Whether you're a student meeting the topic for the first time, revising for an exam, or a teacher who needs a clear demo, this app keeps the focus on understanding — no clutter, no sign-up, no fuss.
WHAT YOU CAN DO
- Concept — A plain-language explanation of the binomial distribution, its probability mass function, mean, and variance, plus how it connects to Bernoulli trials and the normal approximation, with formulas rendered cleanly.
- Calculator — Set the number of trials n, the success probability p, and a count k, then instantly see P(X = k), P(X ≤ k), P(X > k), the mean, variance, and standard deviation.
- Chart — Visualize the shape of the distribution. Switch between the PMF and CDF and change n and p to watch the bars shift, peak near the mean, and turn symmetric when p = 0.5.
- Simulation — Run a single n-trial experiment and count the successes, or run hundreds at once and watch the histogram build while the average closes in on the theoretical value np (the law of large numbers in action).
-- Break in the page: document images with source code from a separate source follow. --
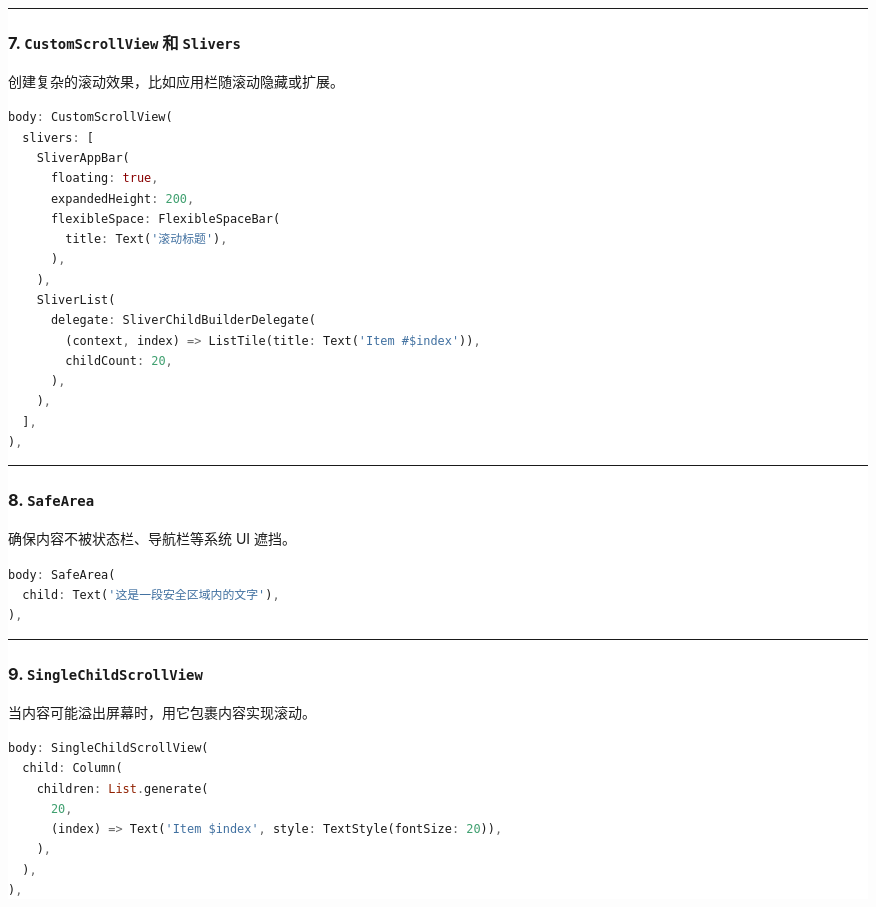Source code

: ------

### 7. **`CustomScrollView` 和 `Slivers`**

创建复杂的滚动效果，比如应用栏随滚动隐藏或扩展。

```dart
body: CustomScrollView(
  slivers: [
    SliverAppBar(
      floating: true,
      expandedHeight: 200,
      flexibleSpace: FlexibleSpaceBar(
        title: Text('滚动标题'),
      ),
    ),
    SliverList(
      delegate: SliverChildBuilderDelegate(
        (context, index) => ListTile(title: Text('Item #$index')),
        childCount: 20,
      ),
    ),
  ],
),
```

------

### 8. **`SafeArea`**

确保内容不被状态栏、导航栏等系统 UI 遮挡。

```dart
body: SafeArea(
  child: Text('这是一段安全区域内的文字'),
),
```

------

### 9. **`SingleChildScrollView`**

当内容可能溢出屏幕时，用它包裹内容实现滚动。

```dart
body: SingleChildScrollView(
  child: Column(
    children: List.generate(
      20,
      (index) => Text('Item $index', style: TextStyle(fontSize: 20)),
    ),
  ),
),
```
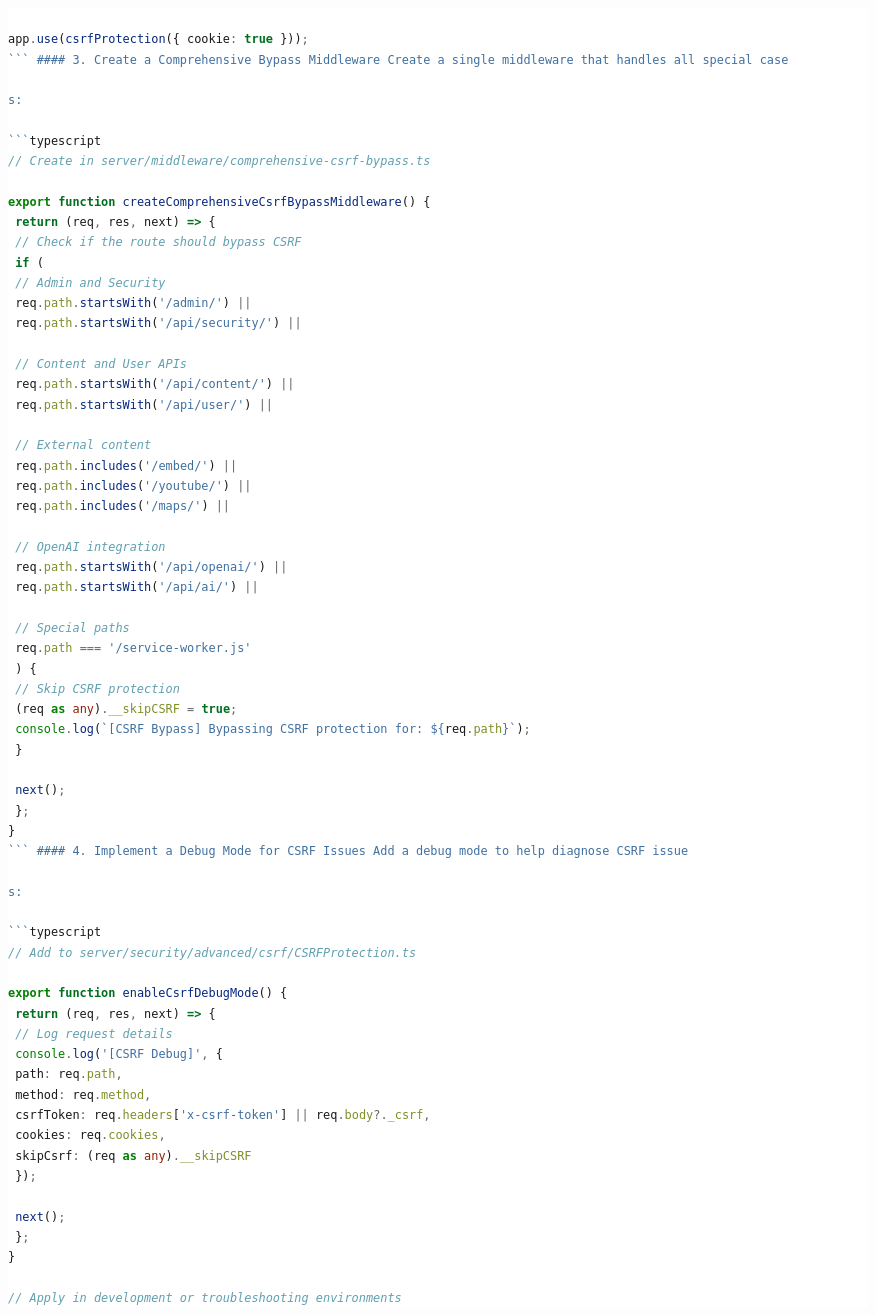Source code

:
 ```typescript

app.use(csrfProtection({ cookie: true }));
``` #### 3. Create a Comprehensive Bypass Middleware Create a single middleware that handles all special case

s:

```typescript
// Create in server/middleware/comprehensive-csrf-bypass.ts

export function createComprehensiveCsrfBypassMiddleware() {
 return (req, res, next) => {
 // Check if the route should bypass CSRF
 if (
 // Admin and Security
 req.path.startsWith('/admin/') ||
 req.path.startsWith('/api/security/') ||

 // Content and User APIs
 req.path.startsWith('/api/content/') ||
 req.path.startsWith('/api/user/') ||

 // External content
 req.path.includes('/embed/') ||
 req.path.includes('/youtube/') ||
 req.path.includes('/maps/') ||

 // OpenAI integration
 req.path.startsWith('/api/openai/') ||
 req.path.startsWith('/api/ai/') ||

 // Special paths
 req.path === '/service-worker.js'
 ) {
 // Skip CSRF protection
 (req as any).__skipCSRF = true;
 console.log(`[CSRF Bypass] Bypassing CSRF protection for: ${req.path}`);
 }

 next();
 };
}
``` #### 4. Implement a Debug Mode for CSRF Issues Add a debug mode to help diagnose CSRF issue

s:

```typescript
// Add to server/security/advanced/csrf/CSRFProtection.ts

export function enableCsrfDebugMode() {
 return (req, res, next) => {
 // Log request details
 console.log('[CSRF Debug]', {
 path: req.path,
 method: req.method,
 csrfToken: req.headers['x-csrf-token'] || req.body?._csrf,
 cookies: req.cookies,
 skipCsrf: (req as any).__skipCSRF
 });

 next();
 };
}

// Apply in development or troubleshooting environments
```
- Examples — Three worked, real-world problems — coin flips, factory quality control, and multiple-choice guessing — that show exactly when and how to apply the formula.
WHY THIS DISTRIBUTION MATTERS
The binomial distribution answers questions like "How many will succeed out of a fixed number of attempts?" It appears in quality control, A/B testing, polling, genetics, gaming, and any situation built from repeated independent yes/no trials with a constant chance of success.
Convention used: X is the number of successes in n trials, with k = 0, 1, 2, …, n
P(X = k) = C(n, k) · p^k · (1 − p)^(n − k)
Mean = np Variance = np(1 − p)
BUILT TO BE SIMPLE
- Lightweight and fast.
- Clear, distraction-free interface.
- Interactive sliders, steppers, and live results — learn by doing.
Note: an internet connection is used to display the formulas and ads.
Master the binomial distribution by seeing it, computing it, and simulating it — all in one place.